The room swayed and a mild vertigo seized them for a moment. Grubb glanced at Miko. “Another transient?”
The engineer’s mate grimaced. “Haven’t traced that malf yet.”
The chief grinned. “Be careful you don’t wear out the brake pads.”
Miko shook her head. “What are you talking about?”
Grubb was thinking about runaway trucks on the highways of his native Colorado, but he realized in time that an Amalthean could not properly understand the jest, so he said, “I guess the repairs weren’t quite up to specs.”
“Nah. It’s the whole engine suite that backfires, even One and Four. We figure it’s in the control system. Hey, if I understand this skirt thing, it may not be the sort of clothing our ’Kiru would want to wear in milly. Won’t it, well, float up?”

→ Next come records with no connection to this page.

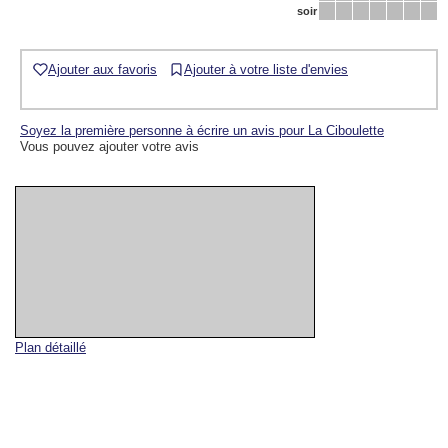
soir
Ajouter aux favoris
Ajouter à votre liste d'envies
Soyez la première personne à écrire un avis pour La Ciboulette
Vous pouvez ajouter votre avis
Plan détaillé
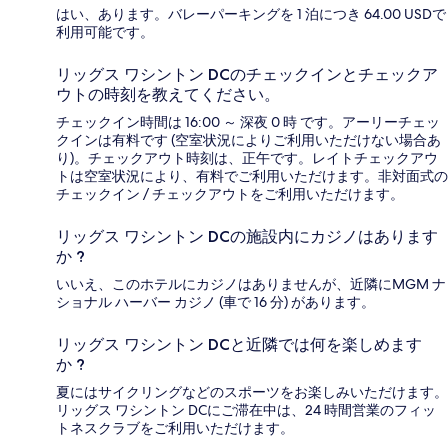
はい、あります。バレーパーキングを 1 泊につき 64.00 USDで
利用可能です。
リッグス ワシントン DCのチェックインとチェックア
ウトの時刻を教えてください。
チェックイン時間は 16:00 ～ 深夜 0 時 です。アーリーチェッ
クインは有料です (空室状況によりご利用いただけない場合あ
り)。チェックアウト時刻は、正午です。レイトチェックアウ
トは空室状況により、有料でご利用いただけます。非対面式の
チェックイン / チェックアウトをご利用いただけます。
リッグス ワシントン DCの施設内にカジノはあります
か ?
いいえ、このホテルにカジノはありませんが、近隣にMGM ナ
ショナル ハーバー カジノ (車で 16 分) があります。
リッグス ワシントン DCと近隣では何を楽しめます
か ?
夏にはサイクリングなどのスポーツをお楽しみいただけます。
リッグス ワシントン DCにご滞在中は、24 時間営業のフィッ
トネスクラブをご利用いただけます。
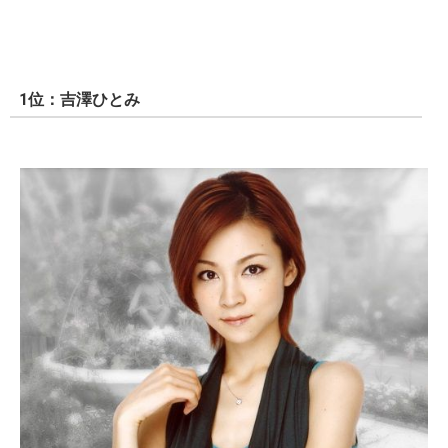
1位：吉澤ひとみ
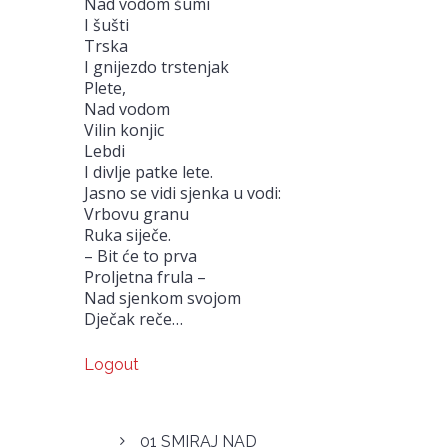
Nad vodom šumi
I šušti
Trska
I gnijezdo trstenjak
Plete,
Nad vodom
Vilin konjic
Lebdi
I divlje patke lete.
Jasno se vidi sjenka u vodi:
Vrbovu granu
Ruka siječe.
– Bit će to prva
Proljetna frula –
Nad sjenkom svojom
Dječak reče…
Logout
01 SMIRAJ NAD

The Lotus Jewel had taken a bite of the marmaladen bread and, her mouth being full, waved her free hand back and forth rapidly. “Unh,” she said, and, “No,” when she had swallowed. “Freef skirts have a frame in them to keep their shape. Ram fashioned one for me from the pattern I gave him. I only have to dress it with the fabric.”
Miko laughed. “’Kiru already wears a steel cage down there.”

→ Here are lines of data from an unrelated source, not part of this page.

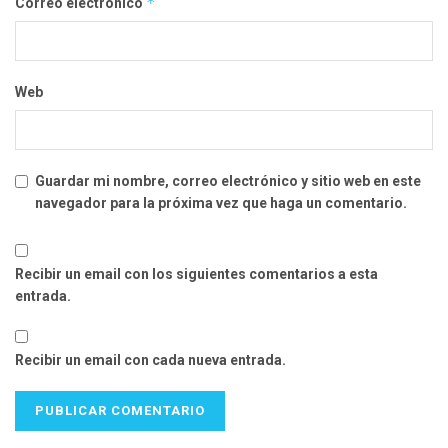
*
Correo electrónico
Web
Guardar mi nombre, correo electrónico y sitio web en este
navegador para la próxima vez que haga un comentario.
Recibir un email con los siguientes comentarios a esta
entrada.
Recibir un email con cada nueva entrada.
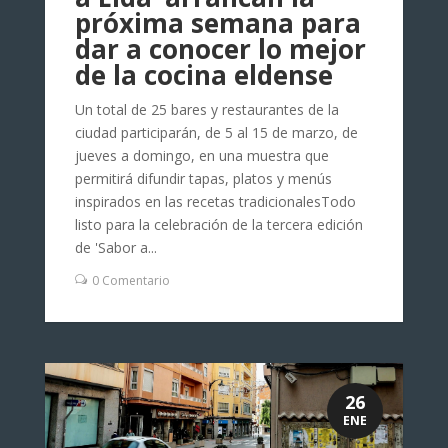
próxima semana para
dar a conocer lo mejor
de la cocina eldense
Un total de 25 bares y restaurantes de la
ciudad participarán, de 5 al 15 de marzo, de
jueves a domingo, en una muestra que
permitirá difundir tapas, platos y menús
inspirados en las recetas tradicionalesTodo
listo para la celebración de la tercera edición
de 'Sabor a...
0 Comentario
26
ENE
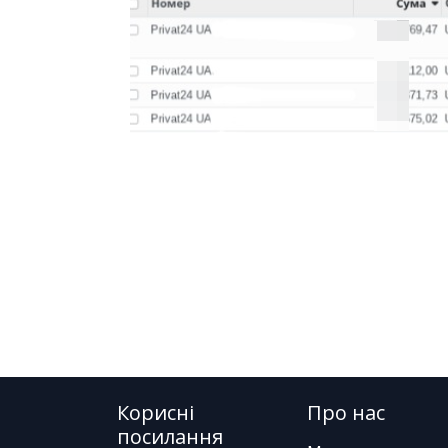
Корисні
Про нас
посилання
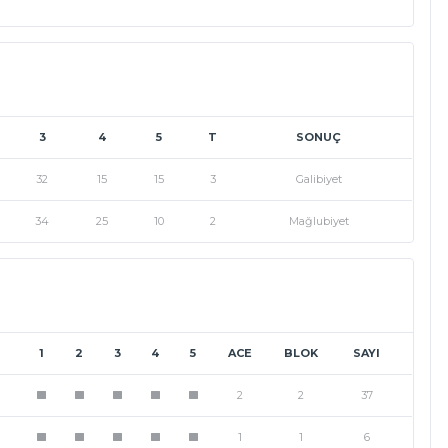
3
4
5
T
SONUÇ
32
15
15
3
Galibiyet
34
25
10
2
Mağlubiyet
1
2
3
4
5
ACE
BLOK
SAYI
2
2
37
1
1
1
1
1
1
1
6
1
1
1
1
1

Okoye dropped her grill strip. “How can you say that?” she asked Miko. “What gives you the right to say that?” And she pushed herself from her seat and bolted from the room, caroming off the walls because she ran too fast for milly.

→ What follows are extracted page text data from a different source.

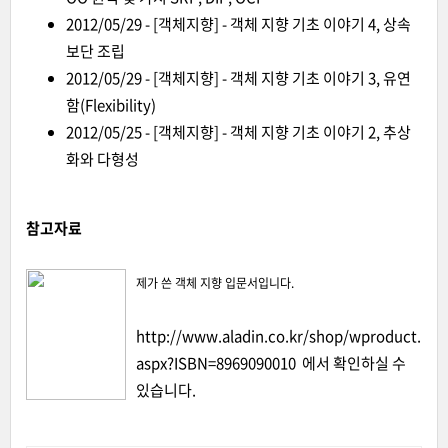
2012/05/29 - [객체지향] - 객체 지향 기초 이야기 4, 상속
보단 조립
2012/05/29 - [객체지향] - 객체 지향 기초 이야기 3, 유연
함(Flexibility)
2012/05/25 - [객체지향] - 객체 지향 기초 이야기 2, 추상
화와 다형성
참고자료
제가 쓴 객체 지향 입문서입니다.
http://www.aladin.co.kr/shop/wproduct.
aspx?ISBN=8969090010
에서 확인하실 수
있습니다.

“What did I say?” asked Miko, but no one answered her.
The Lotus Jewel could not help but feel some responsi
bility for Okoye’s flight. An observer might have felt that Miko deserved the greater share of the blame; or Grubb, who had allowed a short bark of laughter to escape before he could prevent it; or even Okoye herself, who did not ask herself why the remark had smarted so. Yet The Lotus Jewel held the happiness of her friends to be her own special obligation and thus her own special failure.
Later, under the cap, as she sussed the tsunami in the ship’s path, The Lotus Jewel was still thinking of the poor Igbo girl and did not at first notice anything awry. There had to be some way to set things right again. ’Kiru and Miko had become friends, and it would be a terrible thing if the upset cap-sized into a quarrel. Miko already regretted the remark and had said as much after ’Kiru had gone, but hers was not an apologetic nature and she was quite capable of an obdurate defensiveness over the issue. Yet it was not clear to the sysop how she might smooth things over between the two.
It was on her third pass that she noticed the peculiar tumor on the sky. It lay just outside the footprint of their forward path and, because she had been told to focus on direct hazards to navigation, she very nearly passed on to the more detailed inspection of the dead-ahead zone. However, the tumor felt peculiar—she could not say why—and she told Ship to loop all previous scans of that particular body in accelerated time.
The lump came alive under her touch, like a cat struggling in a plastic bag. A somersaulting rock? But it did not quite have the feel of a somersaulting rock.